Performance metrics are collected for every extraction via `collect_metrics()` in `services/extractor/metrics.py` and persisted to a metrics table. Prometheus counters and histograms track extraction attempts, duration, retries, confidence distribution, validation errors, and estimated token usage (input and output, estimated at four characters per token). When a resolved agent config is available, the worker also logs to the `agent_performance_log` table with variant attribution, enabling the A/B comparison queries described in the [AI Agents Guide](../ai-agents.md).

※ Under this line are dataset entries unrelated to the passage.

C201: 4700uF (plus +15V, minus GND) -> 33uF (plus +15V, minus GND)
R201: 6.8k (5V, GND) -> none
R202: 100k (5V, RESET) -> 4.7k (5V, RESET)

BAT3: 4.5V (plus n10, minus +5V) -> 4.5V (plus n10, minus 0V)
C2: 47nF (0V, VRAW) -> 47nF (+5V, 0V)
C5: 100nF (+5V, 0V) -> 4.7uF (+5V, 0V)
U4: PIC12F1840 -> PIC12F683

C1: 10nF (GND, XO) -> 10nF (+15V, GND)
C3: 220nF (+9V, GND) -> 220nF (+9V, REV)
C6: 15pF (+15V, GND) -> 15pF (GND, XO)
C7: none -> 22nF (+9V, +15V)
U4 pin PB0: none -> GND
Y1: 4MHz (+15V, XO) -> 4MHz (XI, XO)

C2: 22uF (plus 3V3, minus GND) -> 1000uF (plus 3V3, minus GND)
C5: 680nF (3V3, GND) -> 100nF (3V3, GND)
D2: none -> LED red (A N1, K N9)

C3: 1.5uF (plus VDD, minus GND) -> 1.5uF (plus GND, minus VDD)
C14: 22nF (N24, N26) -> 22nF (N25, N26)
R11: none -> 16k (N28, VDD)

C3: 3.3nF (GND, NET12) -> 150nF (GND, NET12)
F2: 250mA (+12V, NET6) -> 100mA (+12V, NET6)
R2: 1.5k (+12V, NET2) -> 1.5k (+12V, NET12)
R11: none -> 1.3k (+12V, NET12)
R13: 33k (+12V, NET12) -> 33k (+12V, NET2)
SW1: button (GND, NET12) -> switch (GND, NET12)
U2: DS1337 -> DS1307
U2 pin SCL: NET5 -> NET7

For the Global Event Classifier, persistence follows a parallel path. The prompt and raw output are uploaded to MinIO under an `event_classification/macro/` path prefix. The parsed `GlobalEvent` is persisted to the `global_events` PostgreSQL table, which stores the event types, severity, affected regions, affected sectors, affected commodities, summary, key facts, estimated duration, confidence, source document ID, and model metadata. Downstream, the macro interpolation engine computes `macro_impact_records` for each affected entity and persists those as well.
---
## Enqueuing Aggregation Jobs
The final step in the extraction pipeline is to notify the downstream aggregation engine that new intelligence is available. After a successful document extraction, the worker pushes a job onto the `app:queue:aggregation` Redis list containing the identifier of the affected entity. The aggregation engine (described in [Page 3](03-signal-scoring-and-weighted-signals.md)) will pick up this job and recompute the weighted signals and trend summaries for that entity, incorporating the freshly extracted intelligence.
For macro events, the enqueue logic is more expansive. After the Global Event Classifier produces a `GlobalEvent` and the interpolation engine computes macro impact records, the worker enqueues an aggregation job for every entity identifier that received a non-zero macro impact score. A single macro event — say, a new regulatory policy change affecting the Energy and Industrials sectors — can trigger aggregation recomputation for dozens of entities simultaneously. The aggregation job payload includes both the entity identifier and the `macro_event_id`, so the aggregation engine knows to incorporate the new macro signals.
The worker alternates between the extraction and macro classification queues to prevent starvation: every third job is pulled from `app:queue:macro_classification`, with the remaining two-thirds from `app:queue:extraction`. If the preferred queue is empty, the worker falls back to the other queue, ensuring that neither pipeline stalls while the other has work available.
---
## What Comes Next
At this point, documents have been transformed from unstructured text into structured JSON intelligence — `ExtractionResult` objects for entity-specific documents and `GlobalEvent` objects for macro news. These structured records are persisted in PostgreSQL and their entity identifiers have been enqueued for aggregation. But raw extraction output is not yet actionable for downstream decisions. The extraction tells us that a document is negative for Entity-A with an impact score of 0.7 and a confidence of 0.8, but it does not tell us how much weight that signal should carry relative to other signals about Entity-A, or how it compares to signals from different sources, time periods, or environmental conditions. [Page 3 — Signal Scoring and the WeightedSignal Abstraction](03-signal-scoring-and-weighted-signals.md) picks up the story from here, explaining how the aggregation engine transforms these raw extraction outputs into weighted signals through confidence gating, recency decay, source credibility scoring, novelty bonuses, and environmental context multipliers.